From there, it’s a frantic disco-paced shift between deadly shootings at the club, a children’s choir singing in church, a long line of victims’ coffins, vibrantly-shot choreographed dance sequences, a mugging at gunpoint, footage of gun sales, and actual video of anti-gun protests from around the country. Through it all, Madame X is frantically typing the lyrics to the song, trying to make something tangible out of her despair: “It’s a weird kind of energy / A bizarre thing that happens to be / An abnormal fraternity / And I feel more than sympathy / We need to wake up.”
I really don’t want to describe much more about how the video unfolds; you should really experience it for yourself to absorb the message. That’s the point of the video: to reconnect us with our shock, anger and bouts of helplessness every time there’s a new mass shooting so that we don’t forget how they made us feel. And maybe this time, we’ll take more action than in the past.
With “God Control” (the fifth music video from her #1 album Madame X), Madonna has definitely traveled a long way from her gun-toting MDNA “Gang Bang” days of 2012. A lot has happened since then—gun violence and mass shootings have increased tremendously and, like many of us, Madonna has evolved and changed as she’s matured, especially as a parent.
People often forget that she’s more than just “Madonna.” She’s a mother of six kids, four of whom are still young. Like any mother on the planet who loves her children, she worries about their safety, as she told People this week, “I send my children to school with the same fear every mother in this era has…It’s really scary to me that the once-safe spaces where we gather, worship and learn are targets. Nobody’s safe. So of course, as a mother, I acutely feel the worry.”
Written by Madonna and her main Madame X collaborator Mirwais Ahmadzaï, “God Control” is the most sprawling song on the album. Even though it’s the third track, for me it’s the centerpiece around which all the other songs on Madame X revolve. I first listened to the album standing in my kitchen with headphones on so that I could really hear it. As I took in “God Control” for the first time, I got really emotional because, as a lifelong Madonna fan since the beginning, it was proof that she still had a lot to express as an artist, a mother and as a human, while making me dance to her De La Soul-esque rapping in the middle of the song.
It’s one of the most intricately constructed offerings on the album, and definitely the most challenging Madame X-era music video to watch so far. But that’s what the Madame X vibe is pretty much about. Madonna made a sonically adventurous and, at times, quizzically weird album that absolutely requires legwork to fully take it in.

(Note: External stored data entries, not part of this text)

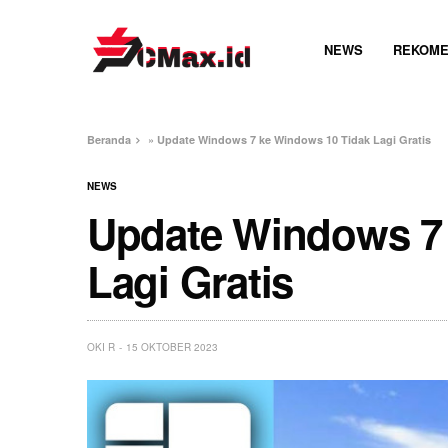
NEWS
REKOME
Beranda
»
Update Windows 7 ke Windows 10 Tidak Lagi Gratis
NEWS
Update Windows 7
Lagi Gratis
OKI R
15 OKTOBER 2023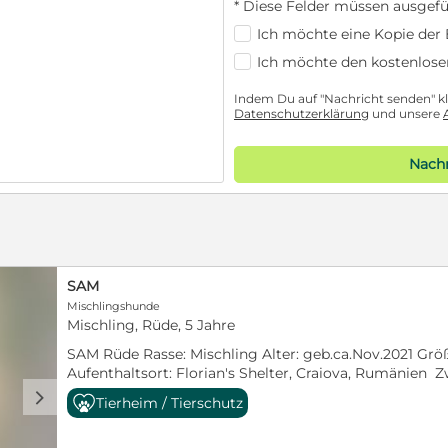
* Diese Felder müssen ausgefü
Ich möchte eine Kopie der E
Ich möchte den kostenlose
Indem Du auf "Nachricht senden" kli
Datenschutzerklärung
und unsere
Nachr
SAM
Mischlingshunde
Mischling, Rüde, 5 Jahre
SAM Rüde Rasse: Mischling Alter: geb.ca.Nov.2021 Größ
Aufenthaltsort: Florian's Shelter, Craiova, Rumänien 
Welpen unter einer Brücke in einer Röhre zur Welt. 
d
Tierheim / Tierschutz
sich dort, um im Müll der von der Brücke geworfen wi
Das war für die insgesamt 16 Welpen eine große Gefah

From language barriers (I’m still learning the Spanish lyrics to “Medellín”) to disparate musical genres to lyrics that demand decoding—PLUS that Joan of Arc vocoder monologue in “Dark Ballet”—this album is not for the Madonna fan who skipped past “Isaac” on Confessions on a Dance Floor because it wasn’t “dance-y” or ignored “Shanti / Ashtangi” on Ray of Light because it was too “chant-y.”
The “God Control” video, much like the Madame X album, is definitely polarizing. But that’s what big swing artistic statements do. So often when these mass shootings occur, we move on from them too quickly without really thinking about what we can do. By planting this song in the first third of the album, Madonna’s made its message a constant reminder. Now, with the visuals to match, the “God Control” video will egg us on to take action as well, as she wrote out on her YouTube description accompanying the video: “This is your wake up call. Gun violence disproportionately affects children, teenagers and the marginalized in our communities. Honor the victims and demand GUN CONTROL. NOW. Volunteer, stand up, donate, reach out. Wake up and insist on common-sense gun safety legislation. Innocent lives depend on it. Join me in supporting the following organizations:
It remains to be seen how much of an effect this stunning video statement will have on the organizations above in terms of an increase in donations, memberships or activism. But that’s not on Madonna. She’s done her part. The rest is up to us.